Allow to cool for a few minutes then serve! Enjoy! 🙂
Leftovers can be reheated in the microwave but they get a little liquidy the longer you store them. This isn't an issue, just dump out any excess liquid that accumulates! I like to add one more slice of extra thin provolone to the top right after microwaving to make them extra cheesy! (And this only adds 37 calories since the cheese is extra thin!)
Craving more stuffed peppers? Check out these Chicken Stuffed Peppers (non-philly version :P) and these Southwestern Stuffed Mini Peppers!
PrintRecipe Card
Chicken Philly Stuffed Peppers
- Prep Time: 5 mins
- Cook Time: 45 mins
- Total Time: 50 mins
- Yield: 4 pepper halves 1x
- Category: Main course
- Method: Sautéed, Baked, Broiled
- Cuisine: American
- Diet: Low Calorie
Description
All your chicken philly favorites stuffed into a green pepper and enveloped in creamy provolone for only 224 calories per serving!
Ingredients
- 1 boneless, skinless, chicken breast
- 2 green peppers
- 1 small onion, sliced into thin strips
- 2-3 garlic cloves, diced
- 1 Tbsp olive oil
- 8 oz mushrooms
- 1 Tbsp of balsamic vinegar
- ¼ tsp cayenne pepper
- Salt and pepper to taste
- 8 slices extra thin provolone cheese (I used Hillendale)
Instructions
- Brine your chicken by placing one chicken breast into a tupperware container or bowl then covering with water. Add in a little salt and refrigerate for about 4 hours.
- Once the chicken is brined, cut it into about 1 inch chunks.
- Cut 2 green peppers in half and remove the seeds and stems. (You can easily spoon out the stem in the center of the pepper.)
- Slice 1 small onion into thin strips and dice 2-3 garlic cloves.
- Boil a large pot of water over high heat then add in the halved peppers. Boil for 3 minutes then drain upside down on paper towel or cutting board.
- Meanwhile, heat a medium-sized saucepan over medium heat and add in 1 tablespoon olive oil. Toss in your sliced onions and cook for about 3 minutes, stirring frequently.

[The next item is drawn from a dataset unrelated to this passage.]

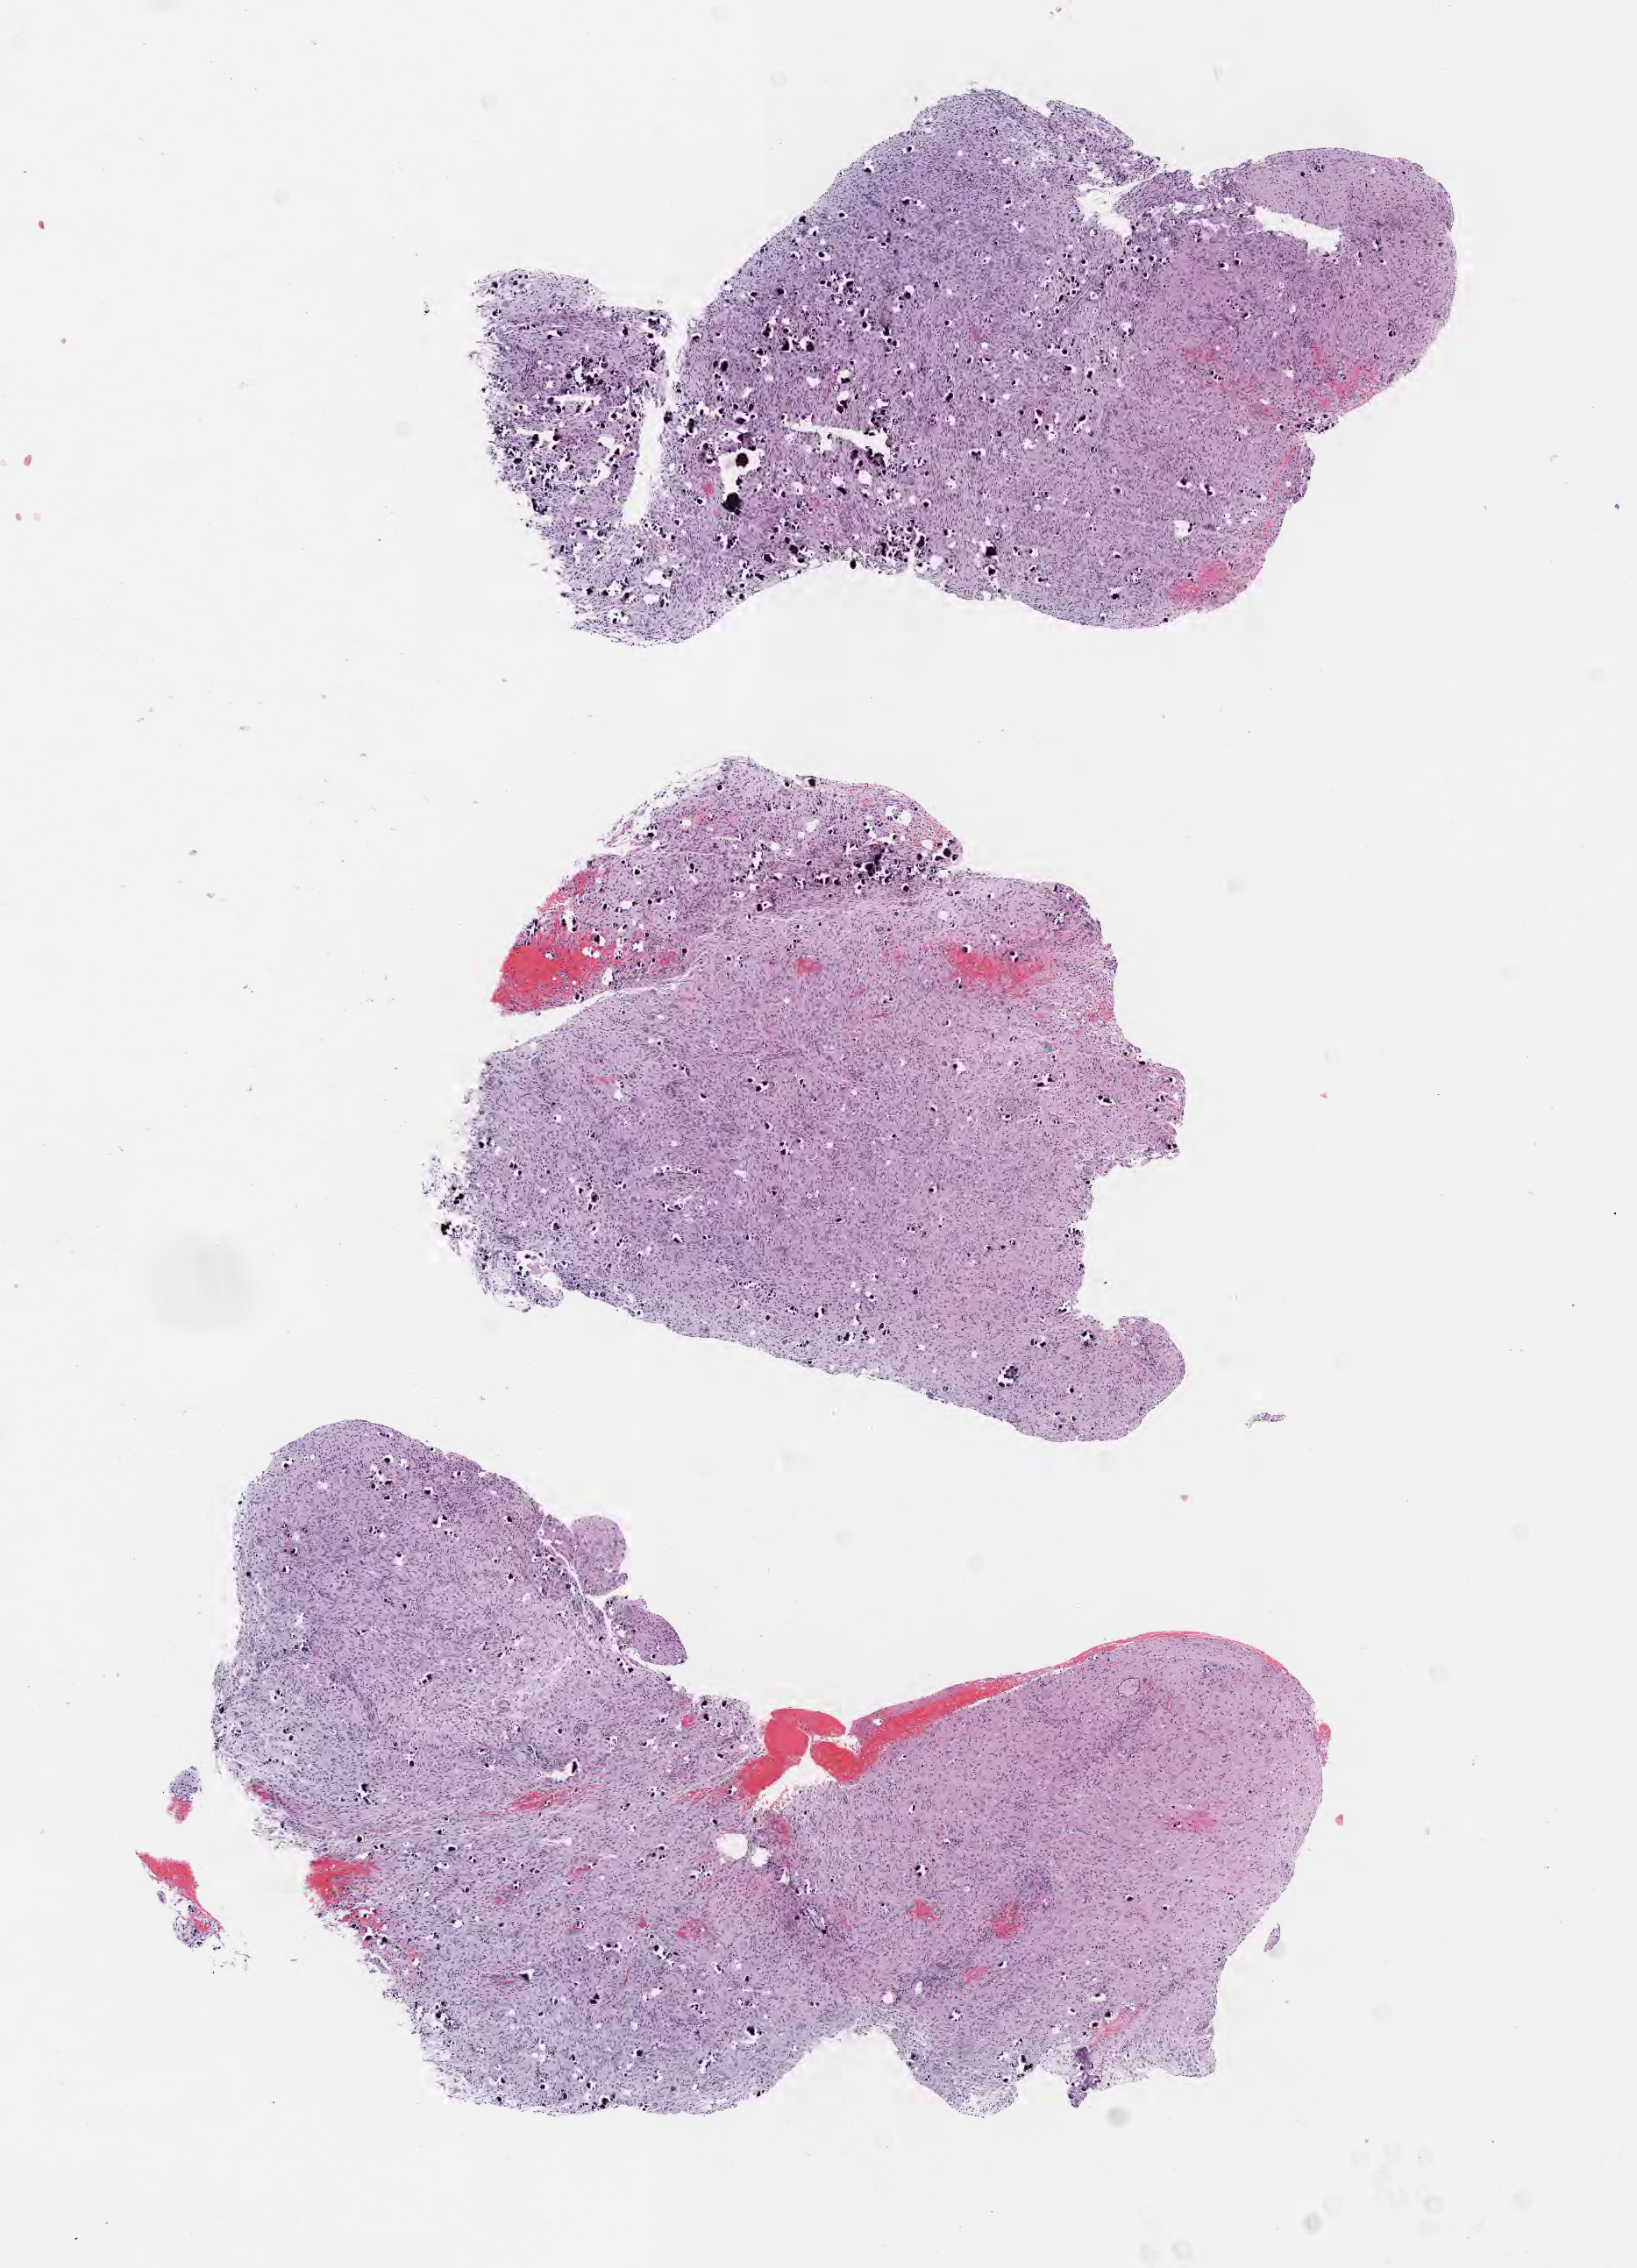
Haematoxylin and eosin whole-slide image of tumor tissue from the brain, low-resolution overview of the scanned area, about 7.6 x 10.5 mm; FFPE section. Patient: female, age 47 months (3 years 11 months).
Diagnosis: Neoplasm, malignant.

- Add in the chicken chunks, 8 oz of mushrooms, 1 tablespoon balsamic vinegar, ¼ teaspoon cayenne pepper, your diced garlic, and salt and pepper to taste. Continue to cook until the chicken is done (160-165 degrees).
- In a deep cooking dish, add the 4 pepper halves with the sliced side facing up. Line inside of each pepper half with 1 slice of extra thin provolone cheese. Then top equally with the chicken/veggie mixture. Pour a few tablespoons of water into the bottom of the dish then cover with foil and bake at 375 degrees for 25 minutes.
- After 25 minutes, remove from the oven and top each half with another slice of extra thin provolone. Switch oven to broil and broil for about 5 minutes, or until cheese is melted and a little browned.
- Allow to cool for a few minutes then serve! Enjoy! 🙂
Notes
Leftovers can be reheated in the microwave but they get a little liquidy the longer you store them. This isn't an issue, just dump out any excess liquid that accumulates!
I like to add one more slice of extra thin provolone to the top right after microwaving to make them extra cheesy! (And this only adds 37 calories since the cheese is extra thin!)